There's a reason python stole a lot of matplotlib ideas from Matlab - it's quite useful.
> As soon as a professional has been paid to fight open source integration for 1-2 days, it would have been better if the employer had simply bought matlab.
I'm a licensed professional, and in my experience it takes 1-2 hours to set up a conda virtualenv with all the packages I need. Whereas if I want Matlab, it takes about a week to talk through the budgeting and licensing options with my employer, find the right number of seats to purchase (other departments might decide to get in on the purchase, so we need to consult broadly), choose which toolboxes we'll pay for, go back and forth on the quotes and POs, and make sure all the licensing really works.
>I'm a licensed professional, and in my experience it takes 1-2 hours to set up a conda virtualenv with all the packages I need.
Yes, there are problems where Python is an easy solution. And many where it is not. And some where it cannot solve the problem without extreme effort.
Having been in dev a long time, this is the simplest, naive works best case path. If this were how setting up Python worked for everyone, there would not be an incredible amount of forum posts, github issues, setup help and problems, easily found on the internet. If you've not had to change underlying code in some python package or even worse recompile underlying C libraries, then you have not faced the kids of problems many (me included) have.

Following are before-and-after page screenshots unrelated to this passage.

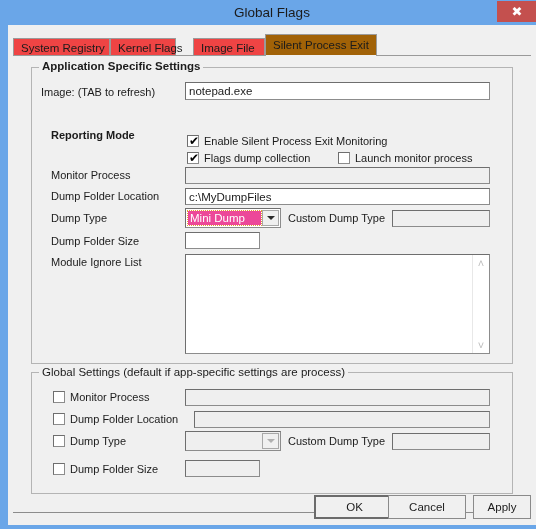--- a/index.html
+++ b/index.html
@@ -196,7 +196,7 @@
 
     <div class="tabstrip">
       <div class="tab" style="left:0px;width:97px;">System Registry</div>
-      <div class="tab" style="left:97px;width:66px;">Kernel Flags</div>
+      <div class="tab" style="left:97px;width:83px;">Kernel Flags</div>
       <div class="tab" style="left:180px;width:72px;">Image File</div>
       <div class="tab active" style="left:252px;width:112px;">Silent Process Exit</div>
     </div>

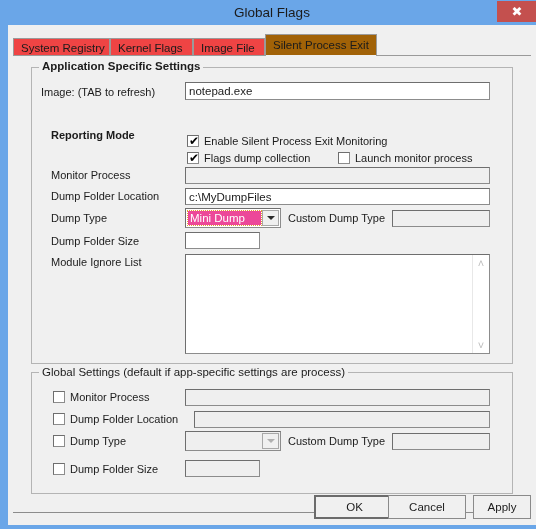--- a/index.html
+++ b/index.html
@@ -179,7 +179,7 @@
     cursor:pointer;
   }
   .btn.default{
-    border:2px solid #6b6b6b;line-height:20px;margin-left:17px;
+    border:2px solid #6b6b6b;line-height:20px;
   }
 </style>
 </head>

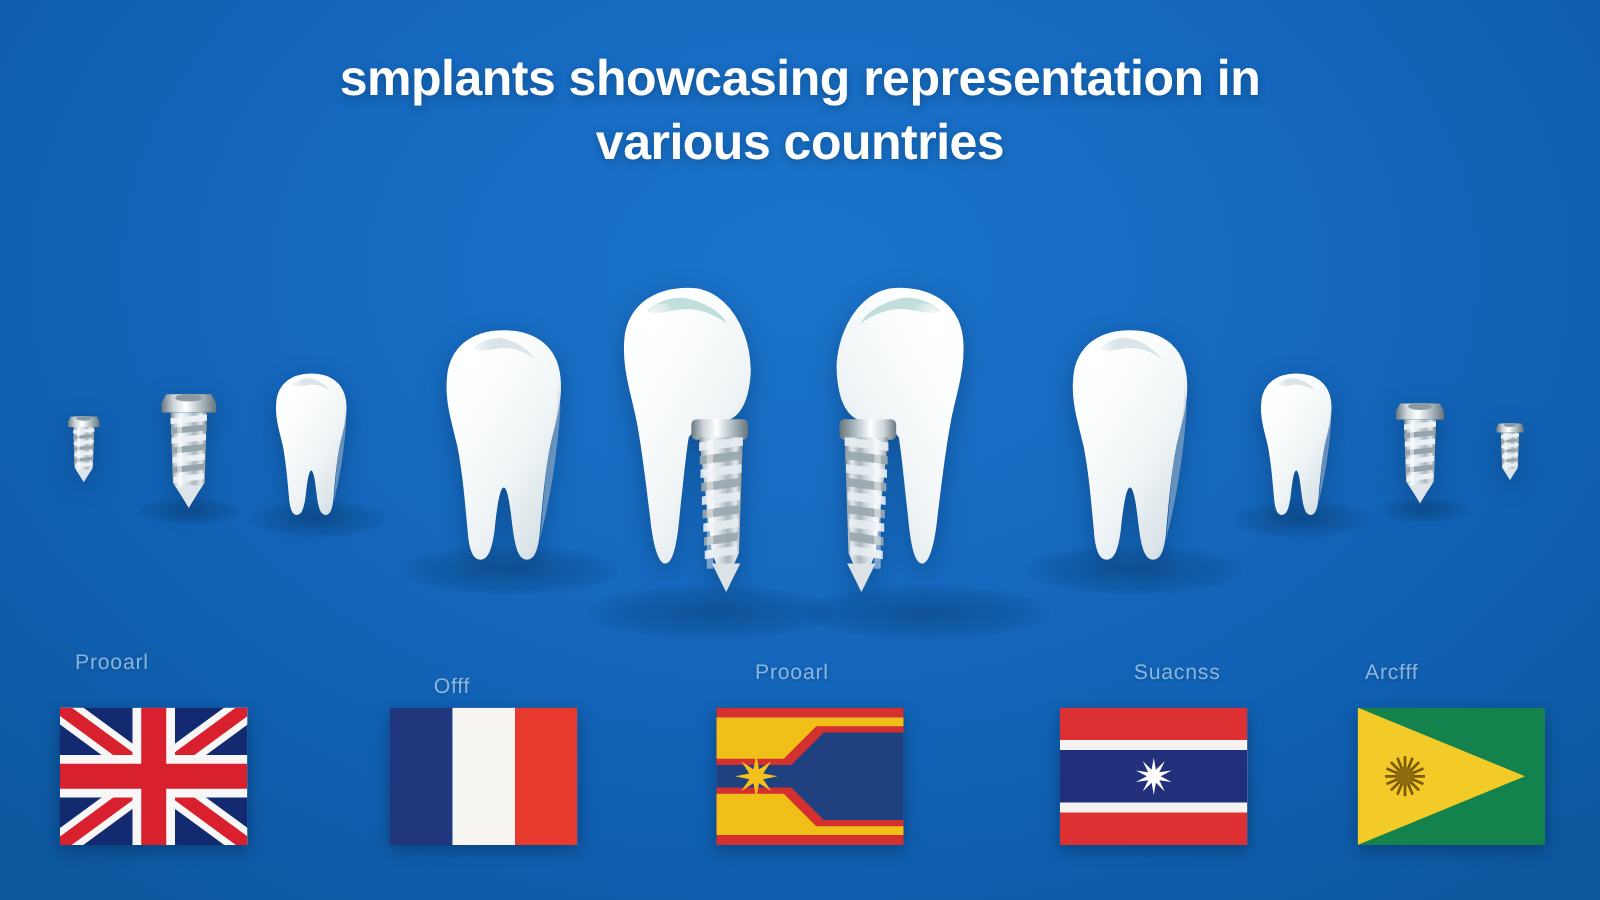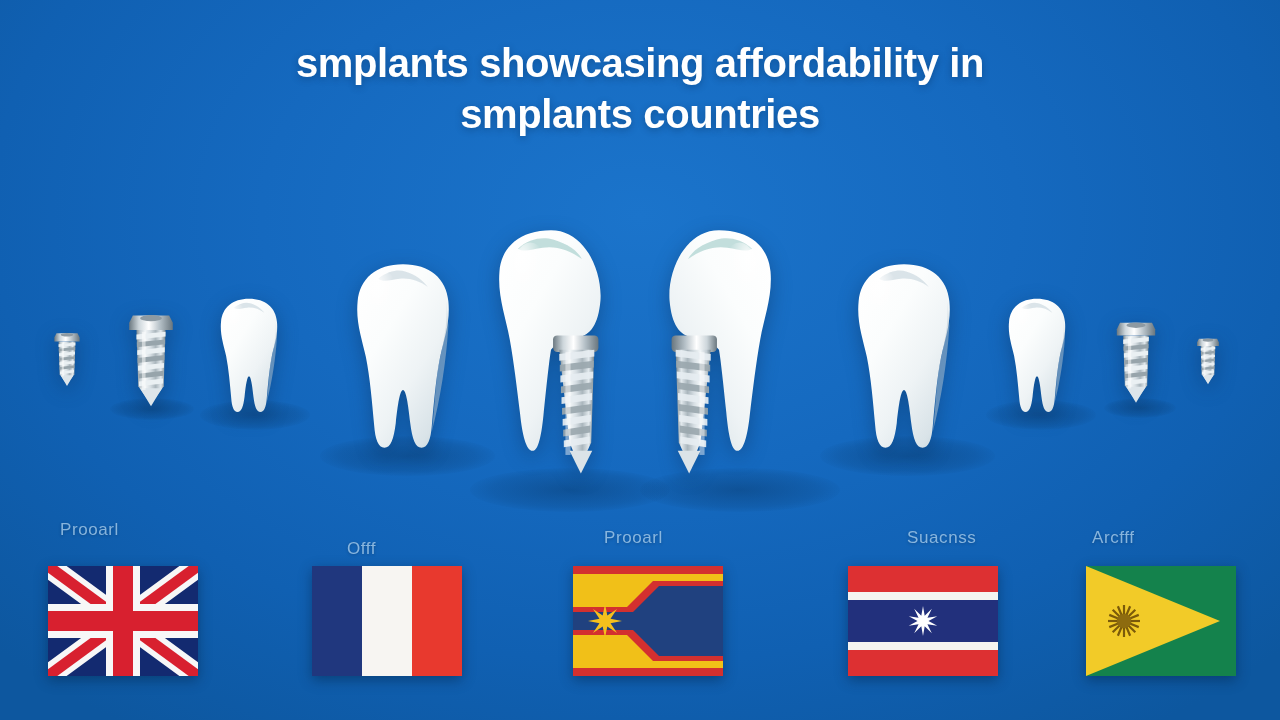--- a/index.html
+++ b/index.html
@@ -96,7 +96,7 @@
 <div id="stage">
 
   <div id="title-block">
-    <div class="title-line">smplants showcasing affordability in</div>
+    <div class="title-line">smplants showcasing representation in</div>
     <div class="title-line">smplants countries</div>
   </div>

Ever solve a problem like the one I listed? That is not a simple conda install (and I use conda stuff vastly more than matlab/mathematica, so I'm pretty aware of it's use and features). Many problems I can solve in Mathematica (my preferred tool for certain work) cannot be approached by Python at all (or any open source tools I am aware of, and I have tried pretty much all of the things listed as MMA replacements).
>find the right number of seats to purchase (other departments might decide to get in on the purchase
So you're no longer making an apples to apples comparison - you just solved a bigger problem with the Matlab side.
No. Octave claims to support Matlab syntax, and they largely do, but not completely. And they most certainly don't provide all the packages Matlab has, which is where a lot of the use is.
Octave is also unstable, and I doubt any company needing heavy use of a tool like this in production would trust Octave to not puke. It's just simply cheaper to use the polished and vastly more feature rich tool. Download Octave, go find some decently complex matlab code on github, and try to run it. Do that a bit and see how much works as it should.
Octave lists places they see themselves as different, some of which is core pieces that don't work the same. So if you want to replace some engineering tasks with Octave, it's going to be a mess, in the same way OpenOffice is close to MS Office, until the day you send a proposal with a deadline and it pukes because the other end used MS Word instead of an almost clone.
I've used Octave - it's decent. If you cannot afford Matlab, or your school doesn't have it, or you want to learn "matlab" to get marketable skills, then one can learn on Octave. Most serious engineering will not be done on Octave though.
If you're more productive in Matlab, that's fine. But if you're at a loss without it, that's not.
It doesn't belong in the education system or in educational books.